The hospice component of the value-based insurance design (VBID) model will begin its third year on Jan. 1, 2023, meaning that some of the program’s rules will change.
Often called the MA hospice carve-in, the voluntary demonstration is designed to assess payer and provider performance related to hospice within Medicare Advantage (MA). The U.S. Centers for Medicare & Medicaid Services (CMS) has indicated that hospices should ensure that their billing staff is familiar with the 2023 modifications.
For the final two years of the program, payers will have more leeway when it comes to payment rates and patient access to hospice providers outside of their health plan’s network, according to Bill Dombi, president of the National Association for Home Care & Hospice (NAHC).
“It’s operating in a framework [in 2021-2022] that’s not going to continue [as of 2023],” Dombi told Hospice News. “There’ll be more reliance on network providers, as well as payment rates being controlled by the plans more so than the current fee-for-service rates. VBID was on our radar from Day 1, and it’s unfortunately still on our radar because of this expansion.”
During the first two years of the carve-in, CMS required MA plans to pay 100% of the fee-for-service per diem whether the patient chooses an in-network or out-of-network provider. This enabled beneficiaries to receive care from the provider of their choice regardless of network status. It also gave the plans and providers time to establish those network relationships.
For 2023, VBID rules vary depending on how long a Medicare Advantage Organization (MAO) has participated in the demonstration. MAOs that have participated since the program’s launch in 2021 can offer beneficiaries incentives to use their plans’ in-network providers, whereas new entrants to the program are still bound by those first-phase requirements.

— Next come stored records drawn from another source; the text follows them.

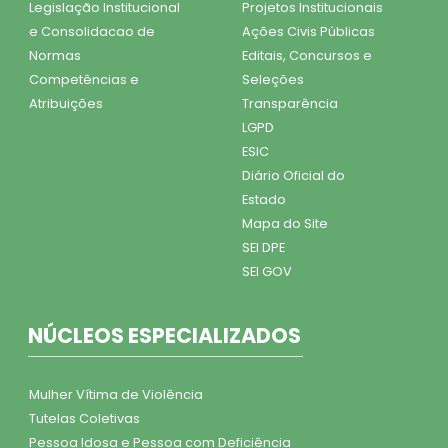
Legislação Institucional
Projetos Institucionais
e Consolidacao de
Ações Civis Públicas
Normas
Editais, Concursos e
Competências e
Seleções
Atribuições
Transparência
LGPD
ESIC
Diário Oficial do
Estado
Mapa do Site
SEI DPE
SEI GOV
NÚCLEOS ESPECIALIZADOS
Mulher Vítima de Violência
Tutelas Coletivas
Pessoa Idosa e Pessoa com Deficiência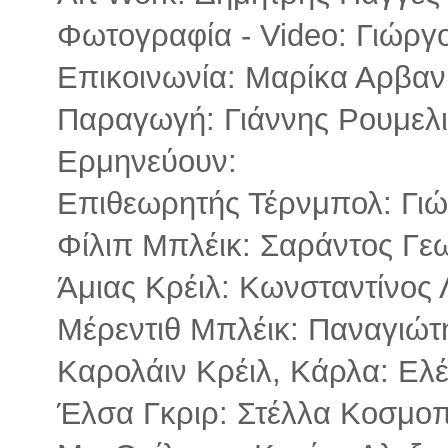
Φωτογραφία - Video: Γιώργ
Επικοινωνία: Μαρίκα Αρβαν
Παραγωγή: Γιάννης Ρουμελ
Ερμηνεύουν:
Επιθεωρητής Τέρνμπολ: Γι
Φίλιπ Μπλέικ: Σαράντος Γε
Άμιας Κρέιλ: Κωνσταντίνος
Μέρεντιθ Μπλέικ: Παναγιώτ
Καρολάιν Κρέιλ, Κάρλα: Ε
Έλσα Γκριρ: Στέλλα Κοσμο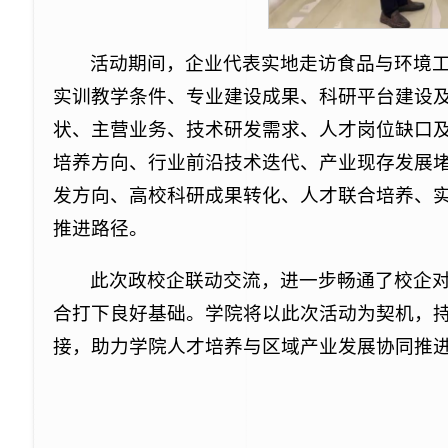
活动期间，企业代表实地走访食品与环境
实训教学条件、专业建设成果、科研平台建设
状、主营业务、技术研发需求、人才岗位缺口
培养方向、行业前沿技术迭代、产业现存发展
发方向、高校科研成果转化、人才联合培养、
推进路径。
此次政校企联动交流，进一步畅通了校企
合打下良好基础。学院将以此次活动为契机，
接，助力学院人才培养与区域产业发展协同推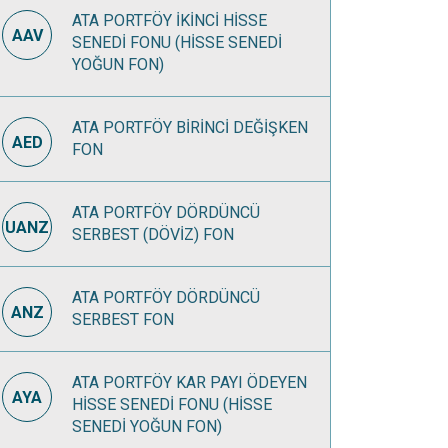
ATA PORTFÖY İKİNCİ HİSSE
AAV
SENEDİ FONU (HİSSE SENEDİ
YOĞUN FON)
ATA PORTFÖY BİRİNCİ DEĞİŞKEN
AED
FON
ATA PORTFÖY DÖRDÜNCÜ
UANZ
SERBEST (DÖVİZ) FON
ATA PORTFÖY DÖRDÜNCÜ
ANZ
SERBEST FON
ATA PORTFÖY KAR PAYI ÖDEYEN
AYA
HİSSE SENEDİ FONU (HİSSE
SENEDİ YOĞUN FON)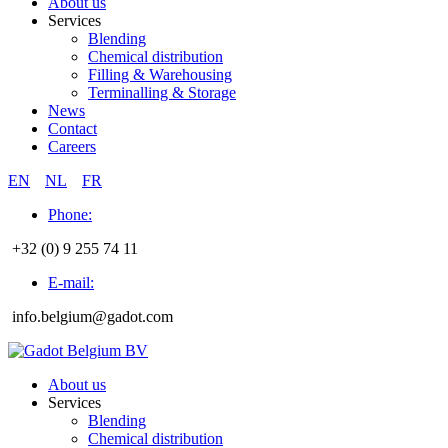
About us
Services
Blending
Chemical distribution
Filling & Warehousing
Terminalling & Storage
News
Contact
Careers
EN
NL
FR
Phone:
+32 (0) 9 255 74 11
E-mail:
info.belgium@gadot.com
About us
Services
Blending
Chemical distribution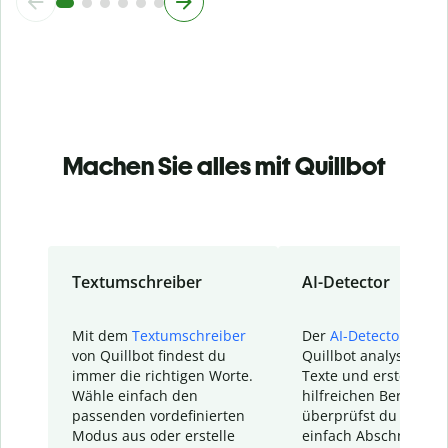
Machen Sie alles mit Quillbot
Textumschreiber
AI-Detector
Mit dem
Textumschreiber
Der
AI-Detector
von
von Quillbot findest du
Quillbot analysiert d
immer die richtigen Worte.
Texte und erstellt ei
Wähle einfach den
hilfreichen Bericht. S
passenden vordefinierten
überprüfst du schnel
Modus aus oder erstelle
einfach Abschnitte, d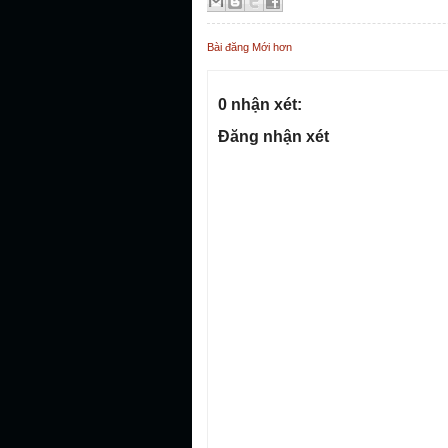
Bài đăng Mới hơn
0 nhận xét:
Đăng nhận xét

Before the “mature” plans can offer these incentives, they must have a minimum number of in-network providers in their service regions, as well as a comprehensive strategy for providing adequate access to necessary, appropriate and equitable hospice care, according to CMS guidance.
With the carve-in’s second year only now coming to a close, data on network status in 2022 are not yet available. Numbers from the program’s first year offer few clues for the 2023 landscape.

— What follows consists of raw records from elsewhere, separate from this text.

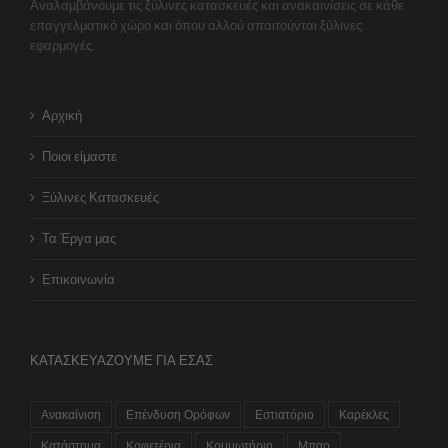
Αναλαμβάνουμε τις ξύλινες κατασκευές και ανακαινίσεις σε κάθε
επαγγελματικό χώρο και όπου αλλού απαιτούνται ξύλινες
εφαρμογές.
Αρχική
Ποιοι είμαστε
Ξύλινες Κατασκευές
Τα Έργα μας
Επικοινωνία
ΚΑΤΑΣΚΕΥΆΖΟΥΜΕ ΓΙΑ ΕΣΆΣ
Ανακαίνιση
Επένδυση Ορόφων
Εστιατόριο
Καρέκλες
Κατάστημα
Καφετέρια
Κομμωτήριο
Μπαρ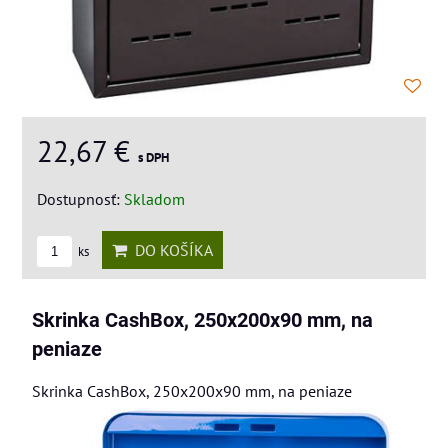
22,67 €
s DPH
Dostupnosť:
Skladom
DO KOŠÍKA
ks
Skrinka CashBox, 250x200x90 mm, na
peniaze
Skrinka CashBox, 250x200x90 mm, na peniaze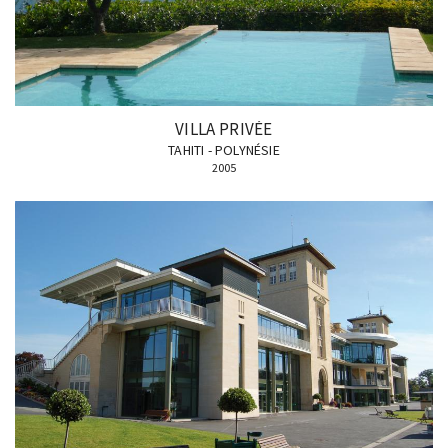
VILLA PRIVÉE
TAHITI - POLYNÉSIE
2005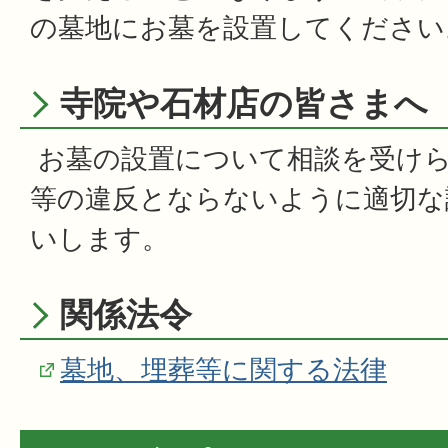
の墓地にお墓を設置してください
寺院や石材店の皆さまへ
お墓の設置について相談を受け
等の違反とならないように適切な
いします。
関係法令
墓地、埋葬等に関する法律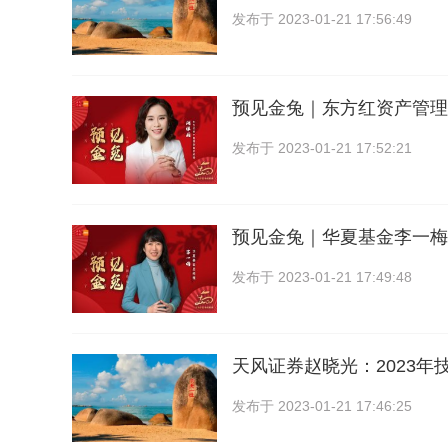
发布于
2023-01-21 17:56:49
预见金兔｜东方红资产管理
发布于
2023-01-21 17:52:21
预见金兔｜华夏基金李一梅
发布于
2023-01-21 17:49:48
天风证券赵晓光：2023年
发布于
2023-01-21 17:46:25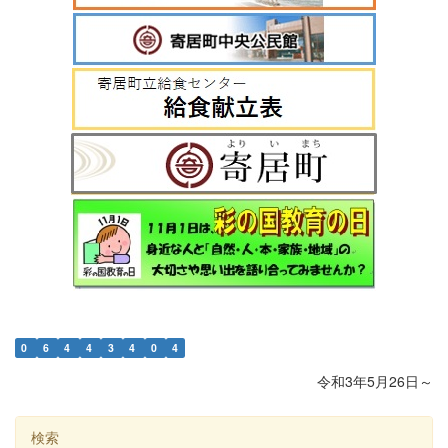
0
6
4
4
3
4
0
4
令和3年5月26日～
検索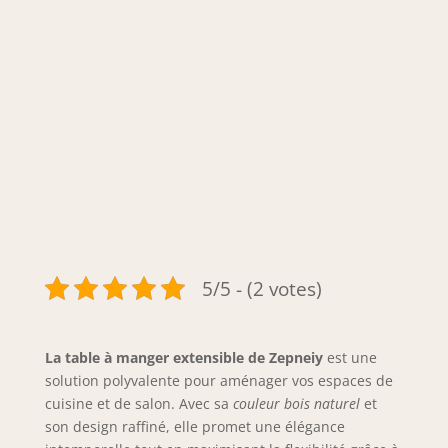
5/5 - (2 votes)
La table à manger extensible de Zepneiy
est une
solution polyvalente pour aménager vos espaces de
cuisine et de salon. Avec sa
couleur bois naturel
et
son design raffiné, elle promet une élégance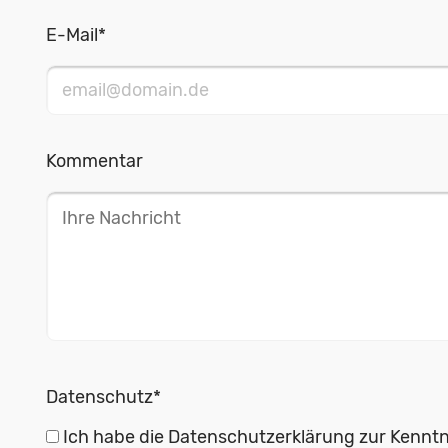
E-Mail
*
Kommentar
Datenschutz
*
Ich habe die Datenschutzerklärung zur Kennt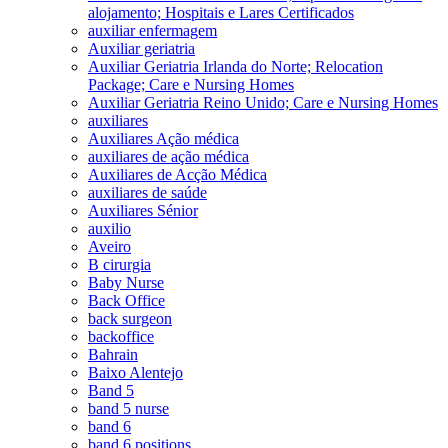
alojamento; Hospitais e Lares Certificados
auxiliar enfermagem
Auxiliar geriatria
Auxiliar Geriatria Irlanda do Norte; Relocation
Package; Care e Nursing Homes
Auxiliar Geriatria Reino Unido; Care e Nursing Homes
auxiliares
Auxiliares Ação médica
auxiliares de ação médica
Auxiliares de Acção Médica
auxiliares de saúde
Auxiliares Sénior
auxilio
Aveiro
B cirurgia
Baby Nurse
Back Office
back surgeon
backoffice
Bahrain
Baixo Alentejo
Band 5
band 5 nurse
band 6
band 6 positions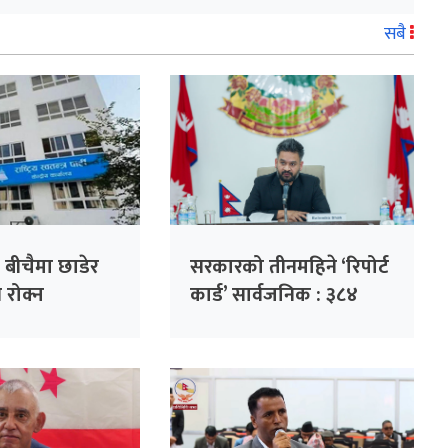
सबै
 बीचैमा छाडेर
सरकारको तीनमहिने ‘रिपोर्ट
्ति रोक्न
कार्ड’ सार्वजनिक : ३८४
 पहल :
निर्णय, ३२ हजार गुनासो
ो हाजिरी
फर्छ्योट
ँदै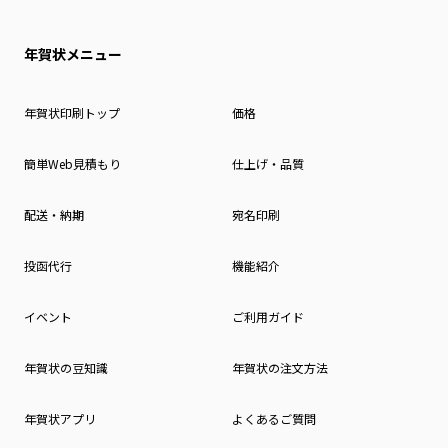
年賀状メニュー
年賀状印刷トップ
価格
簡単Web見積もり
仕上げ・品質
配送・納期
宛名印刷
投函代行
機能紹介
イベント
ご利用ガイド
年賀状の豆知識
年賀状の注文方法
年賀状アプリ
よくあるご質問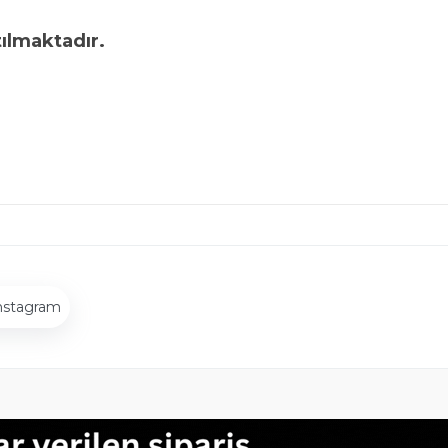
tılmaktadır.
nstagram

A total of 9,630 VBID beneficiaries received hospice care through the VBID demo in 2021, and 525 utilized the program’s supplemental benefits, according to a report the RAND Corporation prepared for CMS. Of those, only about 37% received care from in-network providers.
Among the program’s 596 year-one hospice participants, slightly more than 17% were in-network.

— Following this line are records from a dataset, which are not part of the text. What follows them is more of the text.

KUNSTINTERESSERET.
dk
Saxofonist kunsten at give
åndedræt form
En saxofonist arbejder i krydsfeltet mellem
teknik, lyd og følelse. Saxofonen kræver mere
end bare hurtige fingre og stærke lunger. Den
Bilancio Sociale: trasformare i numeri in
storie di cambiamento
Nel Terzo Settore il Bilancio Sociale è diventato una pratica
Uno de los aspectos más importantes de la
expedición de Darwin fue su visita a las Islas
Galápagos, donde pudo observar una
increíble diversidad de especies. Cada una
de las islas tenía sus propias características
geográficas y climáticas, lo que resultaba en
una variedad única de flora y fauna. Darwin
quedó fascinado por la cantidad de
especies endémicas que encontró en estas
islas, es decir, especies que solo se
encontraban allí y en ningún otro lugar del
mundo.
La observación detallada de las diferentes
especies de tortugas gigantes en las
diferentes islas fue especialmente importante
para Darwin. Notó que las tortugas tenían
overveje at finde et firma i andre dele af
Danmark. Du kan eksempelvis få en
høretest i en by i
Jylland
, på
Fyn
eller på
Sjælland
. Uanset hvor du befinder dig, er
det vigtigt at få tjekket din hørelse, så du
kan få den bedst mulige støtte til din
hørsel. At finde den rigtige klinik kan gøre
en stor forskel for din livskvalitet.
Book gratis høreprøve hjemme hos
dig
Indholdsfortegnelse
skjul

In interviews with CMS, providers listed several reasons for joining plan networks. Among the most frequently occurring factors was a desire to ensure patients who wished to do so could choose to receive hospice coverage through their MA plan.
Some hospices also sought to build on their existing relationships with these payers or establish themselves as early adopters of payment innovations. But some also said that they felt participation was necessary to ensure their long-term sustainability.
“There’s a really good chance that going forward, this is going to be our new world, where we have to participate with these Medicare Advantage plans,” representatives of one unnamed hospice told CMS. “If [the payment rate is] something reasonable, I think it’s in our best interests to sign these agreements and participate. Because say in three or four years, if we have to be in-network with these plans, we need to build that relationship. We need the experience. We need to be in-network.”
In 2023, the VBID hospice component will grow in terms of participation and geography. CMS indicated that 119 health plans will participate next year, up from 53 in 2021. Geographically, the program will be available in 806 counties in 24 states, up from 461 in 2022.
Another new feature for 2023 is a voluntary Health Equity Incubation Program, through which participating MAOs will prepare health equity plans detailing how they will address disparities in outcomes, access or beneficiaries’ care experiences.
This aligns with previous statements from the CMS that health equity will be a key component of their payment model demonstrations going forward.
“CMS is working hard to advance health equity by designing, implementing, and operationalizing policies and programs that support health for all the people that are served by our programs by eliminating avoidable differences in health outcomes experienced by people who are disadvantaged or underserved and providing care and support that our enrollees need to thrive,” Laurie McWright, deputy director for CMMI’s Seamless Care Models Group, said in a CMS webinar. “I think it’s safe to say that the VBID Model Health Equity Incubation Program fits well into this vision and reflects the priority and emphasis we are placing on health equity within the VBID Model.”